Your sump pump is a crucial piece of equipment in your home, particularly if your basement is prone to flooding. Without it, not only is there a risk of water damage and corrosion, but there's also the possibility of mold growth from excessive moisture.
Since a malfunctioning unit isn't always obvious until it's too late, routine maintenance should be performed once every few months. If you've found that it's time for a full replacement, you're probably wondering the same thing most homeowners wonder: Can I replace a sump pump myself? The answer is yes! We'll get into how to replace a sump pump and what it will ultimately cost.
To figure out the cost of replacing a sump pump, it's important to understand what kind of sump pump you'll be installing between the two types of available units: pedestal and submersible. Which type of unit you plan to install will play a big role in cost.
Pedestal sump pumps: Pedestal units are installed above the floor. While they take up a lot of space in your basement, they're easier to inspect and maintain since they're more accessible than submersible units. They're also the most affordable style of sump pump, costing between $60 and $170. Pedestal sump pumps last for many years and, in many cases, won't need replacement for a few decades. One notable downfall of these units is that they aren't as powerful as submersible sump pumps, especially during severe rainstorms.

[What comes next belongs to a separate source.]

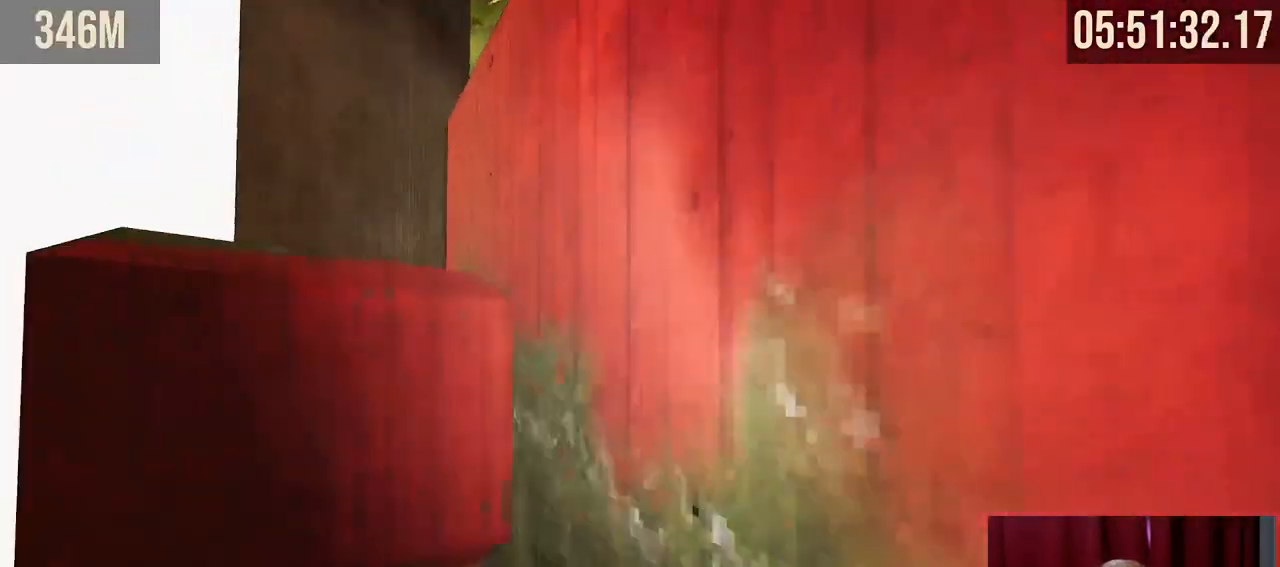
{"keys": ["shift"], "mouse": [], "events": [[317, "d", "down"], [434, "d", "up"]]}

Submersible sump pumps: Submersible units are installed under the floor of your basement. This means that not only do they take up far less space, but they're also quieter since their enclosure muffles the sounds of their operation. One drawback of submersible sump pumps is that they are more expensive, costing between $100 and $400. Also, since the sounds of the running unit are muffled, it can be difficult to hear when there's a problem with the unit. Regular checkups are essential when you have a submersible unit.
A standard sump pump replacement is a relatively simple project that many homeowners can tackle on their own. Of course, as with any DIY project, there are factors that will make the job more difficult and complex. For example, if a sump pit needs to be dug out in a concrete floor for initial installation, the workload increases exponentially.

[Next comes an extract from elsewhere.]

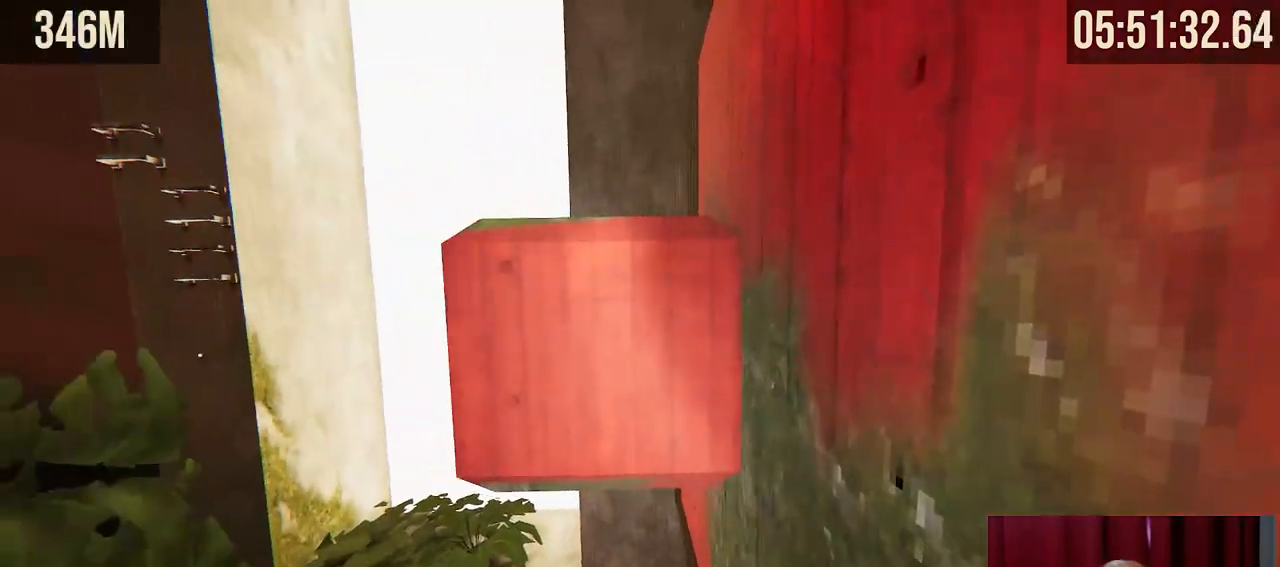
{"keys": ["shift"], "mouse": [], "events": []}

For the purposes of this guide, we're going to go over how to replace an existing submersible sump pump.
Removing the old sump pump
Step 1: Turn off the power to the sump pump at your breaker box.
Step 2: Lift off the cover of the sump pump pit and set it aside.
Step 3: Unplug the old unit from the wall and disconnect any wraps that may be holding the power line in place on the piping.
Step 4: Use a screwdriver to loosen the screwed-on clamps at the top of the check valve, and allow any water in the pipe above the valve to drain into the sump pit.
Step 5: Loosen the screwed-on clamps on the bottom of the check valve, and put the check valve aside if you're using it for the new pump.
Step 6: Lift the old pump out of the pit, and allow any water to drain from it before setting it aside.
Step 7: If you're able to salvage the old piece of ABS pipe from the old sump pump, you can use it for the new pump. If you're not, you'll have to use new piping, which will need to be cut down to size with a hacksaw.
Installing the new sump pump
Step 1: Apply a generous amount of ABS glue to the inside of the ABS male adapter.
Step 2: Insert the new piping into the threaded insert of the adapter and screw it on tightly.
Step 3: Screw the other end of the adapter into the new sump pump.
Step 4: Place the old and new sump pumps side by side, and mark where the old pipe's height falls on the new pipe.
Step 5: Use a hacksaw to cut the new pipe down to the size of the old pipe.
Step 6: Install the check valve onto the other end of the new pipe, making sure the arrows on the valve are pointing up and away from the new pump.
Step 7: Use a screwdriver to tighten the valve clamps onto the pipe.
Step 8: Now you can put your new sump pump into the sump pit with the pipe on the top end. Take care that the electrical cord is kept from dropping into the water.
Step 9: Insert the piping coming from the wall into the top end of the check valve and use a screwdriver to tighten the clamps.
Step 10: Plug the new sump pump into the electrical outlet and turn the power back on.
Step 11: Be sure the new sump pump is running and there are no leaks in the piping or fittings.
Step 12: Secure the power cord to the wall pipe using zip ties and replace the sump pit cover.
Owning a home means making repairs every now and then. While some projects should be left to the professionals, replacing your sump pump doesn't have to be one of them. With a bit of patience, some basic tools, and a splash of DIY skill, your new sump pump will protect your basement from flooding after just an afternoon of work.